**Entries provided**
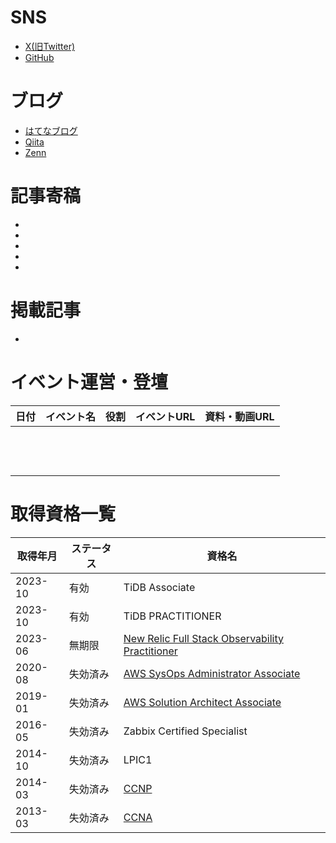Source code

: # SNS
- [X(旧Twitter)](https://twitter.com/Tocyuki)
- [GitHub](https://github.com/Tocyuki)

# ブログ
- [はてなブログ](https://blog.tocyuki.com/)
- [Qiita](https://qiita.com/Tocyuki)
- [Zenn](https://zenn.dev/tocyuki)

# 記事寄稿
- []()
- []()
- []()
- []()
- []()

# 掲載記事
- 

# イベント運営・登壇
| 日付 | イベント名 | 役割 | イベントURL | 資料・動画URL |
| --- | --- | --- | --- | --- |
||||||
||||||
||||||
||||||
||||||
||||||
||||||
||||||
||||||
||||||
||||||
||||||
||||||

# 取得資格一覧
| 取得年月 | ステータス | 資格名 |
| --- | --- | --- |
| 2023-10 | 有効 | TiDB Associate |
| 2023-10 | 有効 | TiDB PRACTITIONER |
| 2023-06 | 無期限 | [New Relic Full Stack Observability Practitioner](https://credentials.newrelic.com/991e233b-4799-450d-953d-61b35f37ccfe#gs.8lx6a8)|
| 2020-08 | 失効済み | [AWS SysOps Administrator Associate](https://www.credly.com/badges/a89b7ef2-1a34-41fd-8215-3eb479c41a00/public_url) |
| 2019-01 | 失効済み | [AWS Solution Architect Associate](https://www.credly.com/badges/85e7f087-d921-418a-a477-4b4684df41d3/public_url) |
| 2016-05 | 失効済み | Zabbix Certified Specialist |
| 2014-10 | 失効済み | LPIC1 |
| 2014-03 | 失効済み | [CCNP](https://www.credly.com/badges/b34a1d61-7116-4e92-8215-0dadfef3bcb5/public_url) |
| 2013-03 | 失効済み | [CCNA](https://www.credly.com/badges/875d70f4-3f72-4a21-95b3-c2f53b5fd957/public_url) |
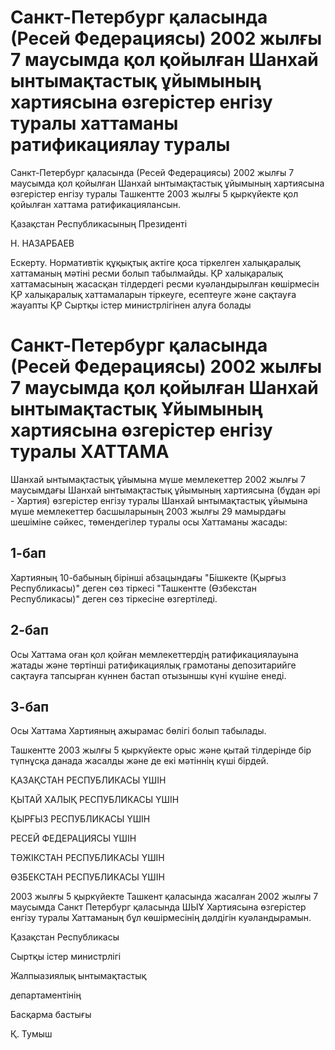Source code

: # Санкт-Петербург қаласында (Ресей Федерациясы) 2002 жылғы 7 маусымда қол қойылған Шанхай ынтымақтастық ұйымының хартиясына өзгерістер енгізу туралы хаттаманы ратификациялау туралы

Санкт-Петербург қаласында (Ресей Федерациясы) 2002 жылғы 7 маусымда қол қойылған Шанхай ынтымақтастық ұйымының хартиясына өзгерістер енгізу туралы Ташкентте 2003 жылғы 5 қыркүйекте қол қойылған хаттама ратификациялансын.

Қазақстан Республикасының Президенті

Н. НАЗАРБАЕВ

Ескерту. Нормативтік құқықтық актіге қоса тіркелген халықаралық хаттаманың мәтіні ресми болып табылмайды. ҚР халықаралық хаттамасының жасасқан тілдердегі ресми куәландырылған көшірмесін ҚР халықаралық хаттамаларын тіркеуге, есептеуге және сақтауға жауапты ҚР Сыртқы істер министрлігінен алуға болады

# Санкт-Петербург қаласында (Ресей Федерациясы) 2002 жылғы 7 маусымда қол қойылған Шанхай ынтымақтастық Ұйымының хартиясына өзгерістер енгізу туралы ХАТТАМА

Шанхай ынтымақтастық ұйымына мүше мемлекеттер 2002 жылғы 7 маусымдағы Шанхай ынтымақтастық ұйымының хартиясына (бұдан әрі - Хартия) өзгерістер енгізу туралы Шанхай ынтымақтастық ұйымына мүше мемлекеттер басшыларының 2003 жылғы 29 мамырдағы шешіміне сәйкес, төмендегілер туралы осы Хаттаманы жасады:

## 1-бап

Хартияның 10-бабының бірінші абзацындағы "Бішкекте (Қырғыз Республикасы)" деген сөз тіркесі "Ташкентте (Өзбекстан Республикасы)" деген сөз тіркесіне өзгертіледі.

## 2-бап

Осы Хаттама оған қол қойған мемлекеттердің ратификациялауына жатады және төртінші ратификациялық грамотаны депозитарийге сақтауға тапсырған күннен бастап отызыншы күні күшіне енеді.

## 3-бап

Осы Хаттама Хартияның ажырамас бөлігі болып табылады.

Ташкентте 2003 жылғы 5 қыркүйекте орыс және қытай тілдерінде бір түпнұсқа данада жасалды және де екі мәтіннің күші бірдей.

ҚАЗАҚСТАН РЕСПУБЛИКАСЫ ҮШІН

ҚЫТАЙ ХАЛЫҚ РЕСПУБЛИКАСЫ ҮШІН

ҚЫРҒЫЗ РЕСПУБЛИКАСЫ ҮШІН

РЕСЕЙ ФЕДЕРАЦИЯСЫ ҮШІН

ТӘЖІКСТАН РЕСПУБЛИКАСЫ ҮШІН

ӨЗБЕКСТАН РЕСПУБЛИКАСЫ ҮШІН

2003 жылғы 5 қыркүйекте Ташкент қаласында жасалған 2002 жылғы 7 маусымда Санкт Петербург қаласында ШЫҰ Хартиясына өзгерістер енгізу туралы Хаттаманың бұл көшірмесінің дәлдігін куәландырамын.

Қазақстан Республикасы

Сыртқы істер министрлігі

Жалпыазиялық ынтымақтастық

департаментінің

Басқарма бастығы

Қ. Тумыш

**Prompt**
Rewrite the data above as a numbered list with one line per item, skipping blank lines. Leave the pictures out of your answer.

**Output of the task**
1. Source code
2. : # SNS
3. - [X(旧Twitter)](https://twitter.com/Tocyuki)
4. - [GitHub](https://github.com/Tocyuki)
5. # ブログ
6. - [はてなブログ](https://blog.tocyuki.com/)
7. - [Qiita](https://qiita.com/Tocyuki)
8. - [Zenn](https://zenn.dev/tocyuki)
9. # 記事寄稿
10. - []()
11. - []()
12. - []()
13. - []()
14. - []()
15. # 掲載記事
16. - 
17. # イベント運営・登壇
18. | 日付 | イベント名 | 役割 | イベントURL | 資料・動画URL |
19. | --- | --- | --- | --- | --- |
20. ||||||
21. ||||||
22. ||||||
23. ||||||
24. ||||||
25. ||||||
26. ||||||
27. ||||||
28. ||||||
29. ||||||
30. ||||||
31. ||||||
32. ||||||
33. # 取得資格一覧
34. | 取得年月 | ステータス | 資格名 |
35. | --- | --- | --- |
36. | 2023-10 | 有効 | TiDB Associate |
37. | 2023-10 | 有効 | TiDB PRACTITIONER |
38. | 2023-06 | 無期限 | [New Relic Full Stack Observability Practitioner](https://credentials.newrelic.com/991e233b-4799-450d-953d-61b35f37ccfe#gs.8lx6a8)|
39. | 2020-08 | 失効済み | [AWS SysOps Administrator Associate](https://www.credly.com/badges/a89b7ef2-1a34-41fd-8215-3eb479c41a00/public_url) |
40. | 2019-01 | 失効済み | [AWS Solution Architect Associate](https://www.credly.com/badges/85e7f087-d921-418a-a477-4b4684df41d3/public_url) |
41. | 2016-05 | 失効済み | Zabbix Certified Specialist |
42. | 2014-10 | 失効済み | LPIC1 |
43. | 2014-03 | 失効済み | [CCNP](https://www.credly.com/badges/b34a1d61-7116-4e92-8215-0dadfef3bcb5/public_url) |
44. | 2013-03 | 失効済み | [CCNA](https://www.credly.com/badges/875d70f4-3f72-4a21-95b3-c2f53b5fd957/public_url) |
45. Source code
46. : # Санкт-Петербург қаласында (Ресей Федерациясы) 2002 жылғы 7 маусымда қол қойылған Шанхай ынтымақтастық ұйымының хартиясына өзгерістер енгізу туралы хаттаманы ратификациялау туралы
47. Санкт-Петербург қаласында (Ресей Федерациясы) 2002 жылғы 7 маусымда қол қойылған Шанхай ынтымақтастық ұйымының хартиясына өзгерістер енгізу туралы Ташкентте 2003 жылғы 5 қыркүйекте қол қойылған хаттама ратификациялансын.
48. Қазақстан Республикасының Президенті
49. Н. НАЗАРБАЕВ
50. Ескерту. Нормативтік құқықтық актіге қоса тіркелген халықаралық хаттаманың мәтіні ресми болып табылмайды. ҚР халықаралық хаттамасының жасасқан тілдердегі ресми куәландырылған көшірмесін ҚР халықаралық хаттамаларын тіркеуге, есептеуге және сақтауға жауапты ҚР Сыртқы істер министрлігінен алуға болады
51. # Санкт-Петербург қаласында (Ресей Федерациясы) 2002 жылғы 7 маусымда қол қойылған Шанхай ынтымақтастық Ұйымының хартиясына өзгерістер енгізу туралы ХАТТАМА
52. Шанхай ынтымақтастық ұйымына мүше мемлекеттер 2002 жылғы 7 маусымдағы Шанхай ынтымақтастық ұйымының хартиясына (бұдан әрі - Хартия) өзгерістер енгізу туралы Шанхай ынтымақтастық ұйымына мүше мемлекеттер басшыларының 2003 жылғы 29 мамырдағы шешіміне сәйкес, төмендегілер туралы осы Хаттаманы жасады:
53. ## 1-бап
54. Хартияның 10-бабының бірінші абзацындағы "Бішкекте (Қырғыз Республикасы)" деген сөз тіркесі "Ташкентте (Өзбекстан Республикасы)" деген сөз тіркесіне өзгертіледі.
55. ## 2-бап
56. Осы Хаттама оған қол қойған мемлекеттердің ратификациялауына жатады және төртінші ратификациялық грамотаны депозитарийге сақтауға тапсырған күннен бастап отызыншы күні күшіне енеді.
57. ## 3-бап
58. Осы Хаттама Хартияның ажырамас бөлігі болып табылады.
59. Ташкентте 2003 жылғы 5 қыркүйекте орыс және қытай тілдерінде бір түпнұсқа данада жасалды және де екі мәтіннің күші бірдей.
60. ҚАЗАҚСТАН РЕСПУБЛИКАСЫ ҮШІН
61. ҚЫТАЙ ХАЛЫҚ РЕСПУБЛИКАСЫ ҮШІН
62. ҚЫРҒЫЗ РЕСПУБЛИКАСЫ ҮШІН
63. РЕСЕЙ ФЕДЕРАЦИЯСЫ ҮШІН
64. ТӘЖІКСТАН РЕСПУБЛИКАСЫ ҮШІН
65. ӨЗБЕКСТАН РЕСПУБЛИКАСЫ ҮШІН
66. 2003 жылғы 5 қыркүйекте Ташкент қаласында жасалған 2002 жылғы 7 маусымда Санкт Петербург қаласында ШЫҰ Хартиясына өзгерістер енгізу туралы Хаттаманың бұл көшірмесінің дәлдігін куәландырамын.
67. Қазақстан Республикасы
68. Сыртқы істер министрлігі
69. Жалпыазиялық ынтымақтастық
70. департаментінің
71. Басқарма бастығы
72. Қ. Тумыш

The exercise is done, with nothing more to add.